First the rover starts in "Find wall" mode; it will accelerate (to it's max velocity) forwards in the path of maximum navigable area (based on a mean of the polar angles). Once the Rover finds the wall, it will attempt to follow it; if the rover loses sight of the wall (based on a certain threshold of pixels on the rovers left - computed with wall_on_left_set()
in perception.py
), it will agressively steer left. If the rover has lost sight of the wall for too long, it will stop and turn left until it finds the wall ("Lost Wall" mode). At any point, if the rover's path is interupted for too long (based on output from clear_path()
in decision.py
), the rover will enter "Disrupted Path" mode. If on the other hand, the rover is not moving for a long time (based on telemetry position), but thinks it has a clear path: it will enter into "Stuck" mode.
When the rover is in "Disrupted Path" mode, it will stop and turn right until it finds a clear path.
When the rover is in "Stuck" mode, it will stop and turn right a full 90 degrees.
Note that the funtionality for losing a wall and having a distrupted path is time based. This was to ensure that the rover did not continously think that it lost the wall or had a disrupted path after going below a threshold for only a short amount of time due to random noise. It was a simple measure to put in place in order to 'smooth' out/slow down the control system.

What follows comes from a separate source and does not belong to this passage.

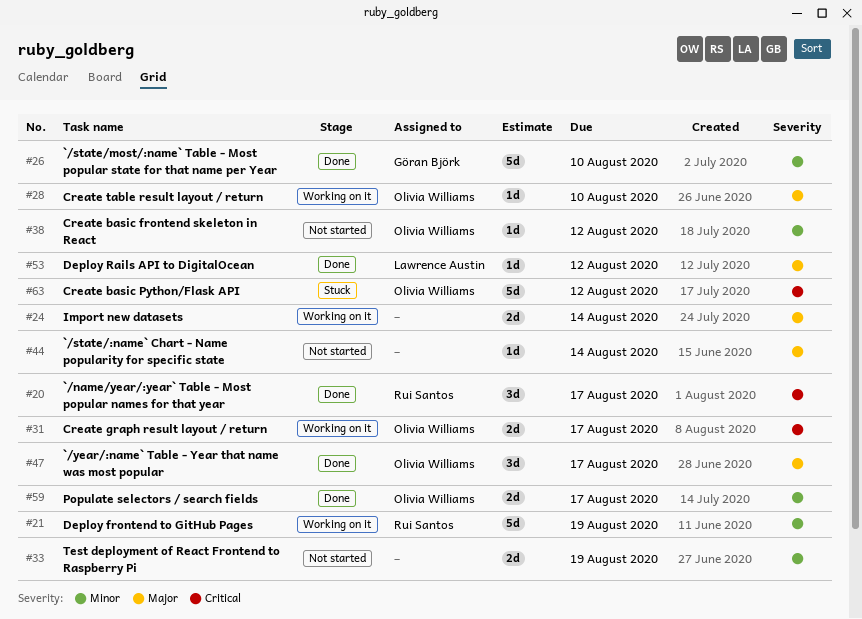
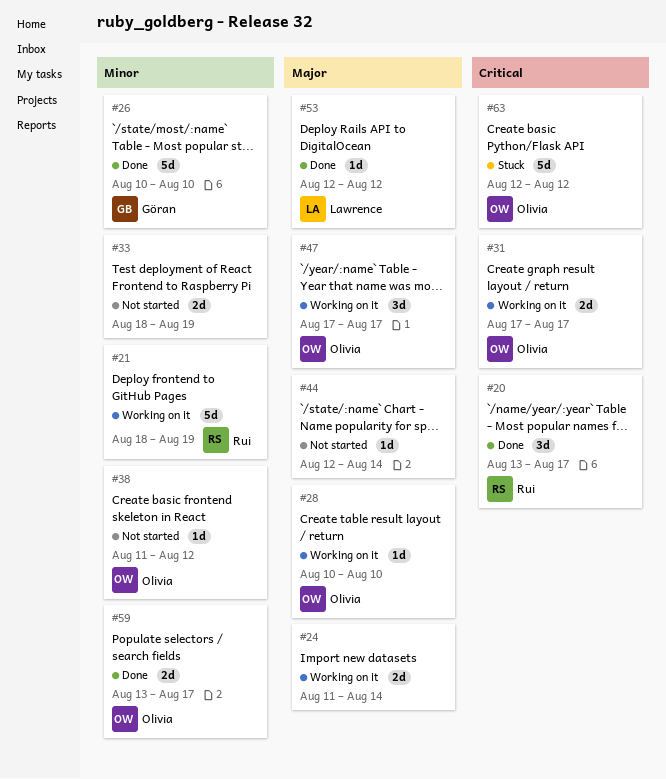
#47, status: Done -> Working on it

In the case that the rover detects a rock, it goes into "ROCK" mode for a certain amount of time. In this time it steers and accelerates towards the rock that it has detected. If it does not pick up the rock in this time, it goes into "Stuck" mode and proceeds as usual.
Mapping Results
The rover regularly maps the desired environment with over 85% fidelity and over 90% mapped, while locating and picking up the majority of rocks. This was tested on a PC with the following simulator settings:
- Resoultion: 1024 x 768
- Graphics Quality: "Good"
- Windowed mode enabled: True
- FPS: 11
Future Improvements There are many things that could be improved upon for the current release. The control algorithm of the rover's steering could be improved such that it resulted in less choppy driving, the input parameters could be further tuned to allow for more efficient mapping, and the decision tree could be made much more complex in order to handle most scenarios. There are still some cases in which the rover can get 'super stuck' - more logic could be gathered into these events and the corresponding rules to avoid these events could be programmed into the decision tree. The parameters for the perception algorithm could also be adjusted to allow for better path planning. Overall, even without these improvements however, the project has served its purpose of introducing the three essential elements of robotics: perception, decision making, and action.